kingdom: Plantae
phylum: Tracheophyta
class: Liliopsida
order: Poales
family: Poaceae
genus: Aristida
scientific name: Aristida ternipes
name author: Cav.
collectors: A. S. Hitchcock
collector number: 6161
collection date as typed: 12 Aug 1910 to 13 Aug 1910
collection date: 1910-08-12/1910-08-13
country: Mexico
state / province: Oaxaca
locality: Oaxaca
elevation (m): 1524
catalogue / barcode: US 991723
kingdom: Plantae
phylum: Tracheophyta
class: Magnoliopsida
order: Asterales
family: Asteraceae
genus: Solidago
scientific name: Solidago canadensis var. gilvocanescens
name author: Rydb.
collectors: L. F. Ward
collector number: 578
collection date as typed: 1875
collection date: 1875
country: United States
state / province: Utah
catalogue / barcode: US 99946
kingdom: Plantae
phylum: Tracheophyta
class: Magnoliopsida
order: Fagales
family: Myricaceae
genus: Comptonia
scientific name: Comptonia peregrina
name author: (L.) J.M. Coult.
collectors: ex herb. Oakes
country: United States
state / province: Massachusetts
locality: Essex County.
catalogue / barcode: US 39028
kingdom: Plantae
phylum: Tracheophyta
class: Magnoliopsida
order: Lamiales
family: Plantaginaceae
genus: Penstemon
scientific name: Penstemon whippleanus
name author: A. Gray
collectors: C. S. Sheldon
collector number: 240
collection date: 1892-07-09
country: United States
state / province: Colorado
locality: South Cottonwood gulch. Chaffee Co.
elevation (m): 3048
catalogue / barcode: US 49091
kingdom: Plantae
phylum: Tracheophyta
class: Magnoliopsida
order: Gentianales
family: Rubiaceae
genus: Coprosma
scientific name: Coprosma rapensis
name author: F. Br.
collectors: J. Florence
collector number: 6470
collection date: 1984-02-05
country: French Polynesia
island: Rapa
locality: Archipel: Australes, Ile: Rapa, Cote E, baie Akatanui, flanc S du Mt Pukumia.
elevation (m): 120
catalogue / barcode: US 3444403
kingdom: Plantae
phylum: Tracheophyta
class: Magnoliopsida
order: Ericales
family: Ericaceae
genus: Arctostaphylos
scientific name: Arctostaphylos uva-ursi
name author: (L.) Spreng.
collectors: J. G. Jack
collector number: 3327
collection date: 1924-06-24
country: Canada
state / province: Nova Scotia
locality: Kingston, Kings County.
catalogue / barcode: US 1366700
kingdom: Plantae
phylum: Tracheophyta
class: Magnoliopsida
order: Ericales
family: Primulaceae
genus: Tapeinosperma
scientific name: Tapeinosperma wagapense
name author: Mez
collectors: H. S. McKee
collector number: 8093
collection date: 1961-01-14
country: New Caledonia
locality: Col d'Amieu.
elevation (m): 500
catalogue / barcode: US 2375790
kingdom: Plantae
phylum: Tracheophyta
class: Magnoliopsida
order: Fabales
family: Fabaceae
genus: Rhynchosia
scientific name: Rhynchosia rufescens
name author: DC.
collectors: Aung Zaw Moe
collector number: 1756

§ Required work: Give back every line of the records above without changing anything.

§ Full solution:
kingdom: Plantae
phylum: Tracheophyta
class: Liliopsida
order: Poales
family: Poaceae
genus: Aristida
scientific name: Aristida ternipes
name author: Cav.
collectors: A. S. Hitchcock
collector number: 6161
collection date as typed: 12 Aug 1910 to 13 Aug 1910
collection date: 1910-08-12/1910-08-13
country: Mexico
state / province: Oaxaca
locality: Oaxaca
elevation (m): 1524
catalogue / barcode: US 991723
kingdom: Plantae
phylum: Tracheophyta
class: Magnoliopsida
order: Asterales
family: Asteraceae
genus: Solidago
scientific name: Solidago canadensis var. gilvocanescens
name author: Rydb.
collectors: L. F. Ward
collector number: 578
collection date as typed: 1875
collection date: 1875
country: United States
state / province: Utah
catalogue / barcode: US 99946
kingdom: Plantae
phylum: Tracheophyta
class: Magnoliopsida
order: Fagales
family: Myricaceae
genus: Comptonia
scientific name: Comptonia peregrina
name author: (L.) J.M. Coult.
collectors: ex herb. Oakes
country: United States
state / province: Massachusetts
locality: Essex County.
catalogue / barcode: US 39028
kingdom: Plantae
phylum: Tracheophyta
class: Magnoliopsida
order: Lamiales
family: Plantaginaceae
genus: Penstemon
scientific name: Penstemon whippleanus
name author: A. Gray
collectors: C. S. Sheldon
collector number: 240
collection date: 1892-07-09
country: United States
state / province: Colorado
locality: South Cottonwood gulch. Chaffee Co.
elevation (m): 3048
catalogue / barcode: US 49091
kingdom: Plantae
phylum: Tracheophyta
class: Magnoliopsida
order: Gentianales
family: Rubiaceae
genus: Coprosma
scientific name: Coprosma rapensis
name author: F. Br.
collectors: J. Florence
collector number: 6470
collection date: 1984-02-05
country: French Polynesia
island: Rapa
locality: Archipel: Australes, Ile: Rapa, Cote E, baie Akatanui, flanc S du Mt Pukumia.
elevation (m): 120
catalogue / barcode: US 3444403
kingdom: Plantae
phylum: Tracheophyta
class: Magnoliopsida
order: Ericales
family: Ericaceae
genus: Arctostaphylos
scientific name: Arctostaphylos uva-ursi
name author: (L.) Spreng.
collectors: J. G. Jack
collector number: 3327
collection date: 1924-06-24
country: Canada
state / province: Nova Scotia
locality: Kingston, Kings County.
catalogue / barcode: US 1366700
kingdom: Plantae
phylum: Tracheophyta
class: Magnoliopsida
order: Ericales
family: Primulaceae
genus: Tapeinosperma
scientific name: Tapeinosperma wagapense
name author: Mez
collectors: H. S. McKee
collector number: 8093
collection date: 1961-01-14
country: New Caledonia
locality: Col d'Amieu.
elevation (m): 500
catalogue / barcode: US 2375790
kingdom: Plantae
phylum: Tracheophyta
class: Magnoliopsida
order: Fabales
family: Fabaceae
genus: Rhynchosia
scientific name: Rhynchosia rufescens
name author: DC.
collectors: Aung Zaw Moe
collector number: 1756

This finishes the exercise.